Dataset excerpts: Begin

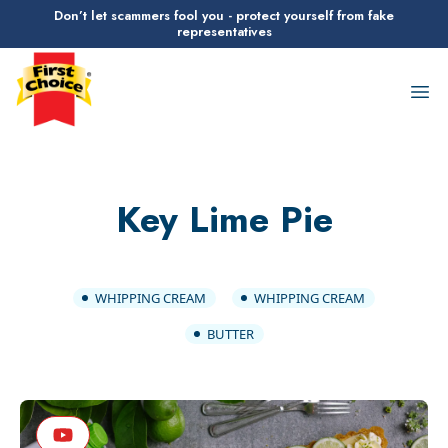
Don’t let scammers fool you - protect yourself from fake
representatives
First Choice Logo
Op
Key Lime Pie
WHIPPING CREAM
WHIPPING CREAM
BUTTER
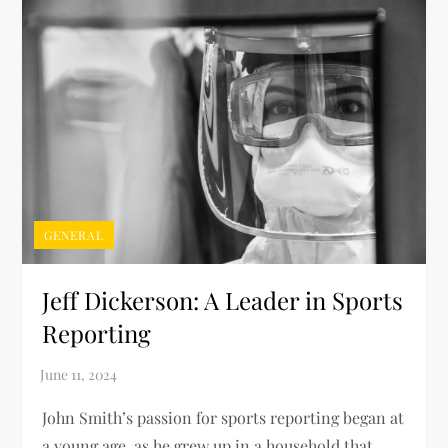
GENERAL
Jeff Dickerson: A Leader in Sports
Reporting
John Smith’s passion for sports reporting began at
a young age, as he grew up in a household that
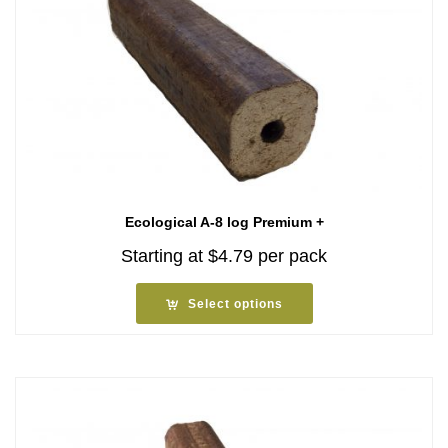
Ecological A-8 log Premium +
Starting at
$
4.79
per pack
Select options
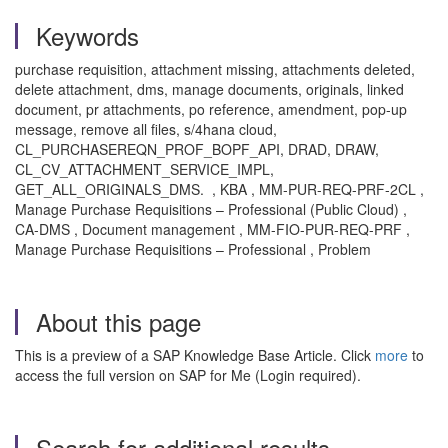
Keywords
purchase requisition, attachment missing, attachments deleted,
delete attachment, dms, manage documents, originals, linked
document, pr attachments, po reference, amendment, pop-up
message, remove all files, s/4hana cloud,
CL_PURCHASEREQN_PROF_BOPF_API, DRAD, DRAW,
CL_CV_ATTACHMENT_SERVICE_IMPL,
GET_ALL_ORIGINALS_DMS. , KBA , MM-PUR-REQ-PRF-2CL ,
Manage Purchase Requisitions – Professional (Public Cloud) ,
CA-DMS , Document management , MM-FIO-PUR-REQ-PRF ,
Manage Purchase Requisitions – Professional , Problem
About this page
This is a preview of a SAP Knowledge Base Article. Click
more
to
access the full version on SAP for Me (Login required).
Search for additional results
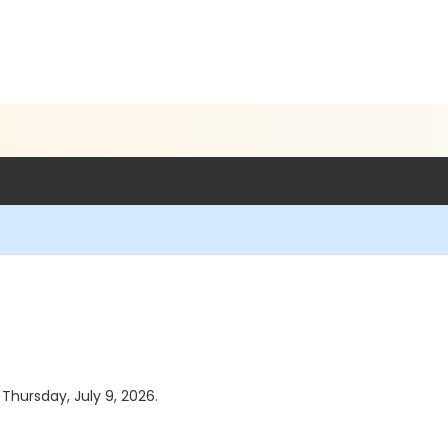
 Thursday, July 9, 2026.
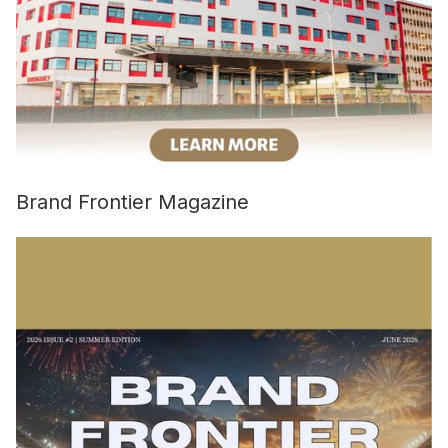
Brand Frontier Magazine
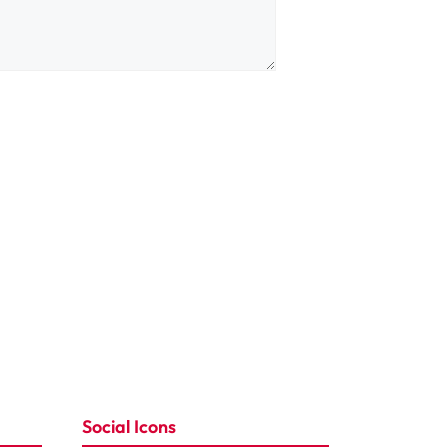
Social Icons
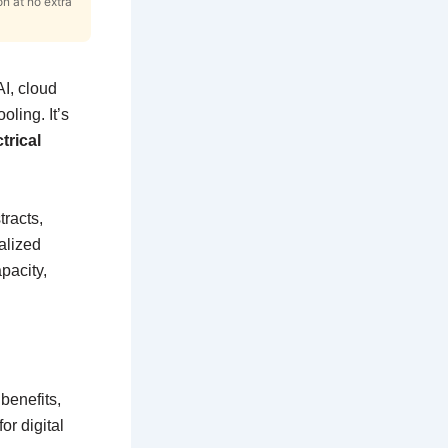
on at no extra
I, cloud
ling. It’s
trical
tracts,
alized
pacity,
benefits,
or digital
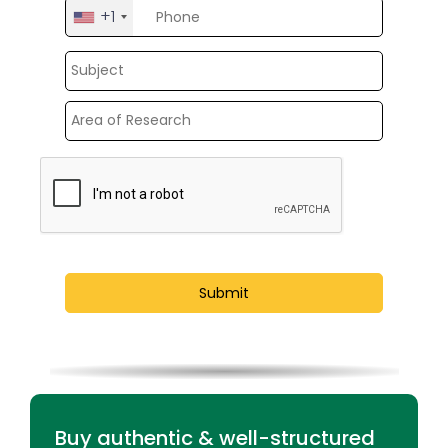
+1
United
States
+1
Buy authentic & well-structured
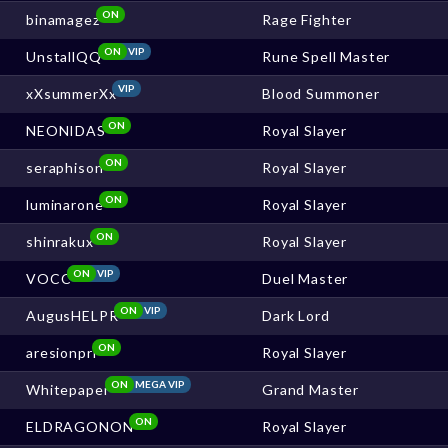
ON
binamagez
Rage Fighter
ON
VIP
UnstallQQ
Rune Spell Master
VIP
xXsummerXx
Blood Summoner
ON
NEONIDAS
Royal Slayer
ON
seraphison
Royal Slayer
ON
luminarone
Royal Slayer
ON
shinrakux
Royal Slayer
ON
VIP
VOCC
Duel Master
ON
VIP
AugusHELPR
Dark Lord
ON
aresionpri
Royal Slayer
ON
MEGA VIP
Whitepaper
Grand Master
ON
ELDRAGONON
Royal Slayer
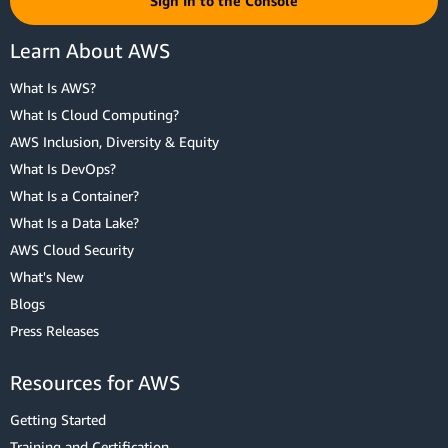
Sign In to the Console
Learn About AWS
What Is AWS?
What Is Cloud Computing?
AWS Inclusion, Diversity & Equity
What Is DevOps?
What Is a Container?
What Is a Data Lake?
AWS Cloud Security
What's New
Blogs
Press Releases
Resources for AWS
Getting Started
Training and Certification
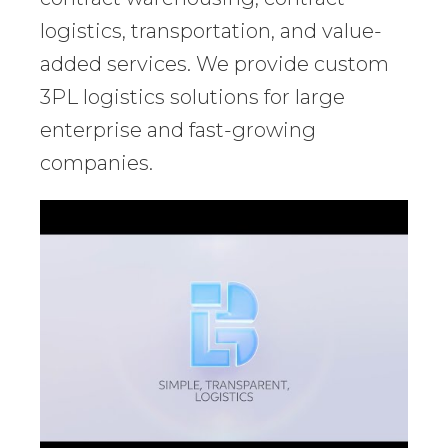
logistics, transportation, and value-
added services. We provide custom
3PL logistics solutions for large
enterprise and fast-growing
companies.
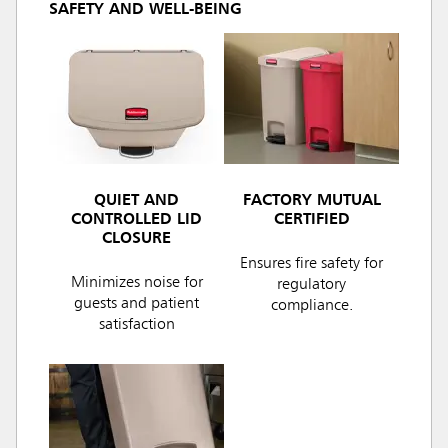
SAFETY AND WELL-BEING
QUIET AND
FACTORY MUTUAL
CONTROLLED LID
CERTIFIED
CLOSURE
Ensures fire safety for
Minimizes noise for
regulatory
guests and patient
compliance.
satisfaction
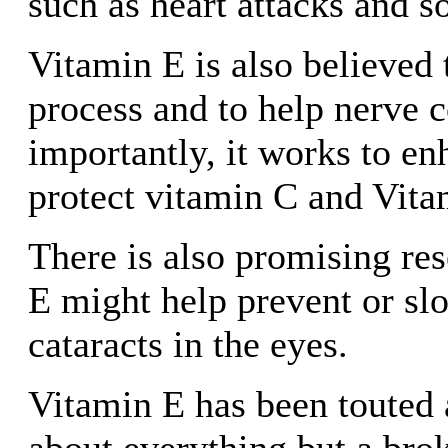
such as heart attacks and 
Vitamin E is also believed 
process and to help nerve 
importantly, it works to e
protect vitamin C and Vita
There is also promising res
E might help prevent or sl
cataracts in the eyes.
Vitamin E has been touted a
about everything but a bro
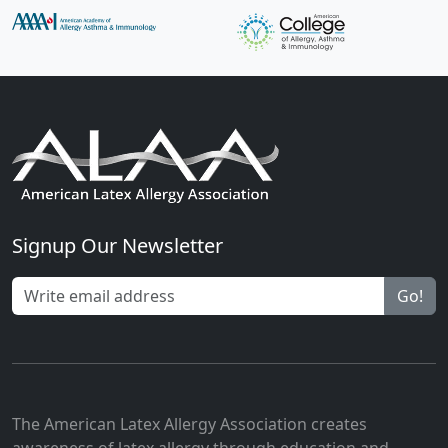
Signup Our Newsletter
Go!
The American Latex Allergy Association creates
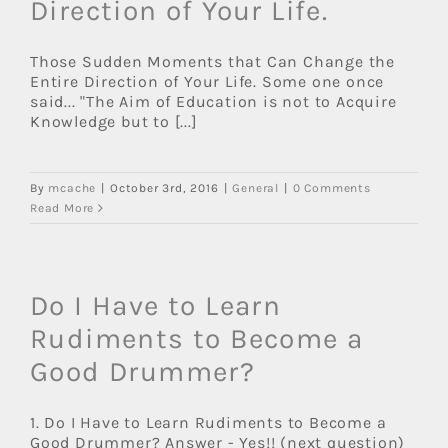
Direction of Your Life.
Those Sudden Moments that Can Change the
Entire Direction of Your Life. Some one once
said... "The Aim of Education is not to Acquire
Knowledge but to [...]
By
mcache
|
October 3rd, 2016
|
General
|
0 Comments
Read More
Do I Have to Learn
Rudiments to Become a
Good Drummer?
1. Do I Have to Learn Rudiments to Become a
Good Drummer? Answer - Yes!! (next question)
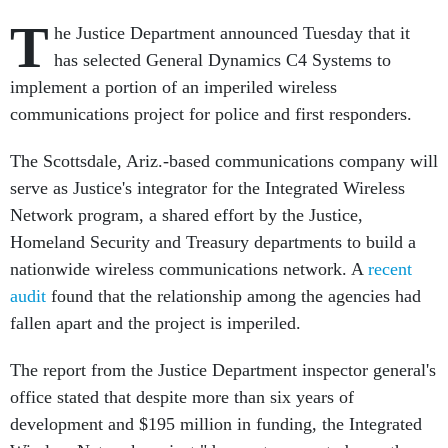
T
he Justice Department announced Tuesday that it
has selected General Dynamics C4 Systems to
implement a portion of an imperiled wireless
communications project for police and first responders.
The Scottsdale, Ariz.-based communications company will
serve as Justice's integrator for the Integrated Wireless
Network program, a shared effort by the Justice,
Homeland Security and Treasury departments to build a
nationwide wireless communications network. A
recent
audit
found that the relationship among the agencies had
fallen apart and the project is imperiled.
The report from the Justice Department inspector general's
office stated that despite more than six years of
development and $195 million in funding, the Integrated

Dataset excerpts: End

What you will do:
Give the records again without a single change, and exclude the pictures.

Answer box:
Don’t let scammers fool you - protect yourself from fake
representatives
First Choice Logo
Op
Key Lime Pie
WHIPPING CREAM
WHIPPING CREAM
BUTTER
GENERAL
Jeff Dickerson: A Leader in Sports
Reporting
John Smith’s passion for sports reporting began at
a young age, as he grew up in a household that
Ecological A-8 log Premium +
Starting at
$
4.79
per pack
Select options
Keywords
purchase requisition, attachment missing, attachments deleted,
delete attachment, dms, manage documents, originals, linked
document, pr attachments, po reference, amendment, pop-up
message, remove all files, s/4hana cloud,
CL_PURCHASEREQN_PROF_BOPF_API, DRAD, DRAW,
CL_CV_ATTACHMENT_SERVICE_IMPL,
GET_ALL_ORIGINALS_DMS. , KBA , MM-PUR-REQ-PRF-2CL ,
Manage Purchase Requisitions – Professional (Public Cloud) ,
CA-DMS , Document management , MM-FIO-PUR-REQ-PRF ,
Manage Purchase Requisitions – Professional , Problem
About this page
This is a preview of a SAP Knowledge Base Article. Click
more
to
access the full version on SAP for Me (Login required).
Search for additional results
 Thursday, July 9, 2026.
Brand Frontier Magazine
Social Icons
on at no extra
I, cloud
ling. It’s
trical
tracts,
alized
pacity,
benefits,
or digital
+1
United
States
+1
Buy authentic & well-structured
ON
binamagez
Rage Fighter
ON
VIP
UnstallQQ
Rune Spell Master
VIP
xXsummerXx
Blood Summoner
ON
NEONIDAS
Royal Slayer
ON
seraphison
Royal Slayer
ON
luminarone
Royal Slayer
ON
shinrakux
Royal Slayer
ON
VIP
VOCC
Duel Master
ON
VIP
AugusHELPR
Dark Lord
ON
aresionpri
Royal Slayer
ON
MEGA VIP
Whitepaper
Grand Master
ON
ELDRAGONON
Royal Slayer
Sign In to the Console
Learn About AWS
What Is AWS?
What Is Cloud Computing?
AWS Inclusion, Diversity & Equity
What Is DevOps?
What Is a Container?
What Is a Data Lake?
AWS Cloud Security
What's New
Blogs
Press Releases
Resources for AWS
Getting Started
Training and Certification
logistics, transportation, and value-
added services. We provide custom
3PL logistics solutions for large
enterprise and fast-growing
companies.
SAFETY AND WELL-BEING
QUIET AND
FACTORY MUTUAL
CONTROLLED LID
CERTIFIED
CLOSURE
Ensures fire safety for
Minimizes noise for
regulatory
guests and patient
compliance.
satisfaction
such as heart attacks and 
Vitamin E is also believed 
process and to help nerve 
importantly, it works to e
protect vitamin C and Vita
There is also promising res
E might help prevent or sl
cataracts in the eyes.
Vitamin E has been touted a
about everything but a bro
Signup Our Newsletter
Go!
The American Latex Allergy Association creates
Direction of Your Life.
Those Sudden Moments that Can Change the
Entire Direction of Your Life. Some one once
said... "The Aim of Education is not to Acquire
Knowledge but to [...]
By
mcache
|
October 3rd, 2016
|
General
|
0 Comments
Read More
Do I Have to Learn
Rudiments to Become a
Good Drummer?
1. Do I Have to Learn Rudiments to Become a
Good Drummer? Answer - Yes!! (next question)
T
he Justice Department announced Tuesday that it
has selected General Dynamics C4 Systems to
implement a portion of an imperiled wireless
communications project for police and first responders.
The Scottsdale, Ariz.-based communications company will
serve as Justice's integrator for the Integrated Wireless
Network program, a shared effort by the Justice,
Homeland Security and Treasury departments to build a
nationwide wireless communications network. A
recent
audit
found that the relationship among the agencies had
fallen apart and the project is imperiled.
The report from the Justice Department inspector general's
office stated that despite more than six years of
development and $195 million in funding, the Integrated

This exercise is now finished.